お節介な私は、次の相手が見つかるように婚活のお手伝い。彼女にとって涙の記念日であるクリスマスイブは、ジモティのオヤジたちが集まる店をハシゴした。ワインもケーキもアイスクリームも、周りから奢られて上機嫌。頬を染めて華やいだ横顔を盗み見しながら、24日が25日に変わるのを待った。

そして帰りのタクシーの中、彼女は私に約束した。
「アイツの話をするのは年内で打ち止めにする。だからもうちょっとだけ我慢してね」

今年も残りわずか。一緒にランチに行けば、彼の話が出てくる出てくる(笑)
でもいいのよ。心のゴミが完全に捨てられるまで、幾らでも耳を貸してあげる。彼との30年間を良いこと悪いこと、除夜の鐘が鳴るまで喋り続けても構わない。
その代わり、早めの新年祈願。来年の真っ白なスケジュールが新しい恋で埋められるよう、彼女の神様にこっそりお願いしておこう。

コメント

  1. muha より:

    織田せんせい 今晩は。ホント 愛や天国って よわいもの まずしいもののために 用意されているものなのだと思い知らされました。せんせいは どんなに 拙いコメントにも きちんとお返事されますね。とても励みにもなりました。はやいものでもう年の瀬です。来年も どうぞお健やかでありますように。

  2. yuris22 より:

    muha様

    これまで沢山の方々から戴いたコメントは拙いものなど1つもなく、ありがたいものばかりでした。何より私の文章を読んで下さっていること事体が嬉しいのです。

    友人たちこそ私の財産であると何度も書いてきましたが、ブログを通じてどれだけ心温かい友人が増えたことでしょう。神様にはおねだりしなくても、私が一番欲しいものを与えてくださるのだと知りました。

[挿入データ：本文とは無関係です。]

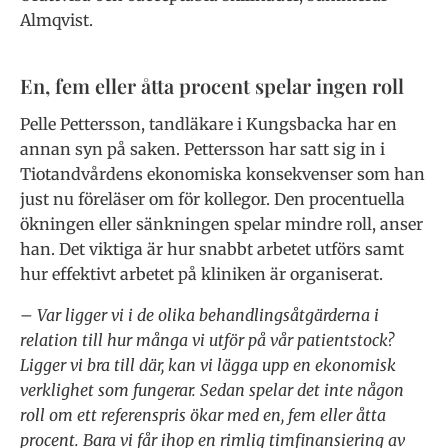
Almqvist.
En, fem eller åtta procent spelar ingen roll
Pelle Pettersson, tandläkare i Kungsbacka har en
annan syn på saken. Pettersson har satt sig in i
Tiotandvårdens ekonomiska konsekvenser som han
just nu föreläser om för kollegor. Den procentuella
ökningen eller sänkningen spelar mindre roll, anser
han. Det viktiga är hur snabbt arbetet utförs samt
hur effektivt arbetet på kliniken är organiserat.
– Var ligger vi i de olika behandlingsåtgärderna i
relation till hur många vi utför på vår patientstock?
Ligger vi bra till där, kan vi lägga upp en ekonomisk
verklighet som fungerar. Sedan spelar det inte någon
roll om ett referenspris ökar med en, fem eller åtta
procent. Bara vi får ihop en rimlig timfinansiering av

    分ければ分けるほど大きくなる幸せがmuhaさんの処へ、muhaさんからまた誰かの処へ、どんどん広がっていきますように。輝かしい新年をお迎えください。

  3. marie より:

    この女性の気持ちは痛いほどわかります。
    結婚して十年過ぎた今でも過去の恋はわすれません。
    自分から振ろうが、振られようがやはり一度は好きになった男。
    女性なら誰でも忘れないと思います。
    ましてや振るのは勇気がいります。
    「このまま続けてもプラスにならない、けれども彼を失う怖さもある」「別れなければよかった」
    逆に「出会わなければよかった、付き合わなければよかった」人には後悔や忘れたくても忘れられないことは沢山ありますね。
    けれど、人生に不要な出会いや経験ってないそうです。
    どんな出会いにも別れにも意味がある。
    だから何でも前向きにとらえることが大事なそうです。

  4. yuris22 より:

    marie様

    人生に不要な出会いや経験はない。心に響く言葉ですね。不運に終わった出会いも反省材料とすれば、次なる出会いには成長した自分を相手に見てもらえます。だからこそ、恋は何度しても止められない、人生の媚薬かもしれません。